EASTHAM -- Gunfire erupts outside the Eastham Police Station and several bullets penetrated the building. FOX25's Martin Morenz has the latest.

http://www.myfoxboston.com/myfox/pages/News/Detail?contentId=1208602&version=1&locale=EN-US&layoutCode=VSTY&pageId=3.2.1

EASTHAM -- Someone reportedly in a black car fired three shots into the Eastham Police Department Tuesday night then drove away. No one was injured. Police are investigating.

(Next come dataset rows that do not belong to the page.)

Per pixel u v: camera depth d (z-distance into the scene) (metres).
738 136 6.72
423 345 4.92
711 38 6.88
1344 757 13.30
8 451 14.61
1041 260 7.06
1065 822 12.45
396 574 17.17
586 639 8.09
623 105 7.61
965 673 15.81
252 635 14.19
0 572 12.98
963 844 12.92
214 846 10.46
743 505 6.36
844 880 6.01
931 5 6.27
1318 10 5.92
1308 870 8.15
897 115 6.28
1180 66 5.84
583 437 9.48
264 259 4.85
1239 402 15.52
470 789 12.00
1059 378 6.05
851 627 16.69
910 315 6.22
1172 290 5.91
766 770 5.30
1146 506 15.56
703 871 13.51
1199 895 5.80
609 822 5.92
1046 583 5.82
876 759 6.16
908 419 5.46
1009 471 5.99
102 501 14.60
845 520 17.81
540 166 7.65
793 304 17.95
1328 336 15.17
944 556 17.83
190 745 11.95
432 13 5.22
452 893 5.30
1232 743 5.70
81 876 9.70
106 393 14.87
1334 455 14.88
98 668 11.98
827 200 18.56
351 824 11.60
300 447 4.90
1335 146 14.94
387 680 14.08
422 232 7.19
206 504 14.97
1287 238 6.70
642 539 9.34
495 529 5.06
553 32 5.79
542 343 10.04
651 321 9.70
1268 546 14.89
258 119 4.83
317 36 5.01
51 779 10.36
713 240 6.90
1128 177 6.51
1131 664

http://www.myfoxboston.com/myfox/pages/News/Detail?contentId=1207316&version=2&locale=EN-US&layoutCode=VSTY&pageId=3.2.1


----------



## sherifflittle (Apr 19, 2005)

not cool, my grandfather lives in that town by himself...its pathetic when bullshit like that reaches the far end of the cape.....


----------



## ArchAngel2 (Oct 11, 2005)

Any leads yet?
People don't shoot at a police station and NOT run their mouths to their friends


----------



## kwflatbed (Dec 29, 2004)

Just reported on the news that the perp was shot and killed by Eastham police at his house.


----------



## kwflatbed (Dec 29, 2004)

*Man Fatally Wounded After Shots Fired At Police Station *

POSTED: 6:51 am EDT October 18, 2006
UPDATED: 11:14 am EDT October 18, 2006

*EASTHAM, Mass. -- *A man was fatally wounded shortly after shots were fired at the Eastham police station on Cape Cod. 
Eastham police Lt. Kenneth Roderick said that at about 8:20 p.m. Tuesday, someone fired four shots into the front entrance of the police station. No one was reported injured in that shooting.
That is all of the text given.